→ TAREAS A REALIZAR:
1. Di si cada frase concuerda con el texto sobre el paludismo en Motril y cita las palabras del texto que lo deciden: (a) En 1843 los médicos culparon, entre otras causas, al viento sur. (b) Los primeros casos de fiebres de 1843 aparecieron a mediados de junio. (c) A fines de agosto de 1843 ya había más de 2.000 enfermos.
2. Según el texto sobre el paludismo en Motril, ¿cuántos enfermos había el 24 de septiembre?
3. Continúa el texto sobre el paludismo en Motril a partir de su última frase.
── FRAGMENTO ELEGIDO
LA VEGA DEL GUADALFEO, CUYO BORDE SUR PERMANECIÓ PANTANOSO DURANTE SIGLOS Y QUE FUE EL ORIGEN DEL ENDÉMICO PALUDISMO EN MOTRIL

En Motril tenemos datos de la aparición de fiebres tercianas desde mediados del siglo XVIII y documentos de la época citan la aparición de epidemias palúdicas en 1751 1763, 1785, 1792, 1793 y que los médicos de la época culpaban a las zonas empantanadas del sur de la vega y del Jaúl y a que se había introducido el cultivo del arroz en algunos pagos inundados por el río Guadalfeo. Desde estas fechas el paludismo se hace endémico en nuestra ciudad y todos los veranos las fiebres se hacían presentes causando un gran número de enfermos y bastantes fallecimientos.

En el verano de 1843, desde mediados de julio, empiezan a darse, igual que en otros años, los primeros casos de fiebres tercianas, pero con el paso de los días el número de enfermos aumenta considerablemente. Los médicos motrileños Rafael Saló, José Carmona y Francisco Javier Pintor atribuyen el aumento extraordinario de enfermos a las anormales altas temperaturas, a las zonas encharcadas de la vega, al cultivo de arroz y al viento sur que traía nocivos efluvios desde los pantanos. El paludismo empezaba a dejarse sentir con inusitada intensidad en Motril.

Los motrileños empezaron a alarmarse al difundirse los rumores de la existencia de gran número de enfermos en los barrios más pobres y al ver el Viático incesantemente por las calles y oír el sonido constante de la campana de la Iglesia Mayor que tocaba a entierro.

A fines de agosto ya había 1.774 enfermos y para el 24 de septiembre 2.369 de una población total de unos 10.000 habitantes.
────
── REGISTROS DE DATOS
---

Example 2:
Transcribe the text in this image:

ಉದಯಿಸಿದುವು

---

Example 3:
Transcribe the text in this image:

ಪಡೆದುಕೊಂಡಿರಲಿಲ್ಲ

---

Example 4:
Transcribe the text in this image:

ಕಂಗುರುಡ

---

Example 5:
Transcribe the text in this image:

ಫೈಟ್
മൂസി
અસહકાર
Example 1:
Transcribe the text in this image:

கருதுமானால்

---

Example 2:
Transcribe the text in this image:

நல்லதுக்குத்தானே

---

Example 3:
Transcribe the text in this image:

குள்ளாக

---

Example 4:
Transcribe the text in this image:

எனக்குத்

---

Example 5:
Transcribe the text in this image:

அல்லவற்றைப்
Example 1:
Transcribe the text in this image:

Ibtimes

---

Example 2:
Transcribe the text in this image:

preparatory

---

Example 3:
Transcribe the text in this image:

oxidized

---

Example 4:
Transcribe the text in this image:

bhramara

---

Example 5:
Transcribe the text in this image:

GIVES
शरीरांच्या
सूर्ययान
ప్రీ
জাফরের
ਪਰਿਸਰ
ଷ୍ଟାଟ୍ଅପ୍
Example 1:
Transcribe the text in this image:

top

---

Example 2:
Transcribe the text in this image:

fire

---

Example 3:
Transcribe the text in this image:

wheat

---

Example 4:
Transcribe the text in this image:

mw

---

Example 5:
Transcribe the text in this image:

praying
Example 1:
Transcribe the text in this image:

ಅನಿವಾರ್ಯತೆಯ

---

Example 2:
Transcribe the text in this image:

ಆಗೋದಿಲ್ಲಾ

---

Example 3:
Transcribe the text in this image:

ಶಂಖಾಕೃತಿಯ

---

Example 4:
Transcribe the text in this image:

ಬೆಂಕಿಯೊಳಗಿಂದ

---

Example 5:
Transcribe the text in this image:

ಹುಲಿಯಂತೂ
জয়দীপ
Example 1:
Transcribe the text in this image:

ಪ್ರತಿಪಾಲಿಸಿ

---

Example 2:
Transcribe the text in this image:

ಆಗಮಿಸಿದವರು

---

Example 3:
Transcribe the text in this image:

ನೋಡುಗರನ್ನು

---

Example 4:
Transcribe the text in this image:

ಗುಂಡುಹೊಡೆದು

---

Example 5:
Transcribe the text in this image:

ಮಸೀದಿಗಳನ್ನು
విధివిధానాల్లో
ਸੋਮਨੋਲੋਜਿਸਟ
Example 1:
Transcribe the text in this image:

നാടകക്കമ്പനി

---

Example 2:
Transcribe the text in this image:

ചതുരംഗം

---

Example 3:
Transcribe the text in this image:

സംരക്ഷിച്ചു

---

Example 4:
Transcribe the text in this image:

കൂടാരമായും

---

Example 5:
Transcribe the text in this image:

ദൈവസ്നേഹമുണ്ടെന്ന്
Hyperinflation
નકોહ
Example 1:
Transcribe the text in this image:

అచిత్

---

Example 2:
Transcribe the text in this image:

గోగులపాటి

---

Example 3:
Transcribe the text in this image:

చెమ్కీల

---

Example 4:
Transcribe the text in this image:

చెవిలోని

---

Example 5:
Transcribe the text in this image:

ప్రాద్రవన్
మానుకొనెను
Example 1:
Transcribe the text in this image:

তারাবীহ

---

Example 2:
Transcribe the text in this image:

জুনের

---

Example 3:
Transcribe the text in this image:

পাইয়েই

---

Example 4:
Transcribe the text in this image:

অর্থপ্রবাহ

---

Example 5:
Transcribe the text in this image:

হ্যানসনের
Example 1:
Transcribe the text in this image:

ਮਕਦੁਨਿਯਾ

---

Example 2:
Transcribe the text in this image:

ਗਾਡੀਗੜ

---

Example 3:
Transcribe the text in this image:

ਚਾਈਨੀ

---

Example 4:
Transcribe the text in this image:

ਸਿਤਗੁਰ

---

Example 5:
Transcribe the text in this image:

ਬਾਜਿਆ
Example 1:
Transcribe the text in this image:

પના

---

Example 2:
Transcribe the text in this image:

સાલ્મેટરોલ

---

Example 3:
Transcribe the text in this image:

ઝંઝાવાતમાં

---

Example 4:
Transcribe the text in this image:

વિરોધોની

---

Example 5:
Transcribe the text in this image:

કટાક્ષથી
────
→ RESPUESTAS:
1.
(a) Sí: "al viento sur que traía nocivos efluvios desde los pantanos".
(b) No: "desde mediados de julio, empiezan a darse, igual que en otros años, los primeros casos de fiebres tercianas".
(c) No: "A fines de agosto ya había 1.774 enfermos".

2. Había 2.369 enfermos, de una población de unos 10.000 habitantes.

3.
Las zonas más afectadas eran las más próximas a la vega: barrio de San Francisco, sur del Camino de las Cañas, placeta de Panaderos, callejas de Casado, Horno Nuevo, placeta de la Victoria, Zapateros, Espaderos, placeta y calle de Castil de Ferro, Cerrajón. Marjalillo y barrio de Capuchinos, donde todos sus vecinos, con muy pocas excepciones, se hallaban sufriendo estas calenturas, con casas donde estaban enfermos la mayor parte de sus habitantes y familias en que todos sus miembros estaban atacados por la epidemia.

Además, en los barrios de las Monjas, Esparraguera, Posta y diseminados por todo Motril había también muchos casos, afirmando los médicos que una séptima parte de los motrileños padecían estas fiebres intermitentes.

De nuevo, como habían hecho a lo largo de siglos, y ante la ineficacia de la Medicina, se recurrió a la ayuda divina con novenas, rezos, vía crucis y trayéndose a la Virgen de la Cabeza a la Iglesia Mayor, para ser llevada a su ermita el día 15 de septiembre en una solemne y multitudinaria procesión acompañada con la imagen de Nuestro Padre Jesús Nazareno que, como en los terremotos de 1804, bendijo la ciudad  y su vega desde las alturas del Cerro.

Con las primeras lluvias de octubre y el enfriamiento de las temperaturas, el brote epidémico comenzó a remitir, dándose por terminada la epidemia y declarada la salud de la ciudad el día 17 de este mes. El paludismo había producido 164 victimas en los 78 días que duró el contagio.

Pero quizá no transcurrieran muchos veranos antes de que se dejara sentir nuevamente la sombría presencia de las temidas fiebres, siempre amenazantes y prestas a cumplir con su cita dolorosa. El carácter endémico y recurrente de las tercianas quedaba así de manifiesto, especialmente entre aquellos sectores de la población que, por ubicación geográfica y condición social, estaban más expuestos a la perniciosa picadura del mosquito transmisor de la enfermedad. Mientras tanto, las autoridades públicas, carentes de un sistema preventivo eficaz debido -entre otras razones- al excesivo costo que a menudo requería, tampoco parece que reaccionaran siempre con la diligencia que aconsejaba la ocasión. Especialmente allí donde la frecuente visita del mal hacía más difícil predecir la gravedad de cada nuevo embate.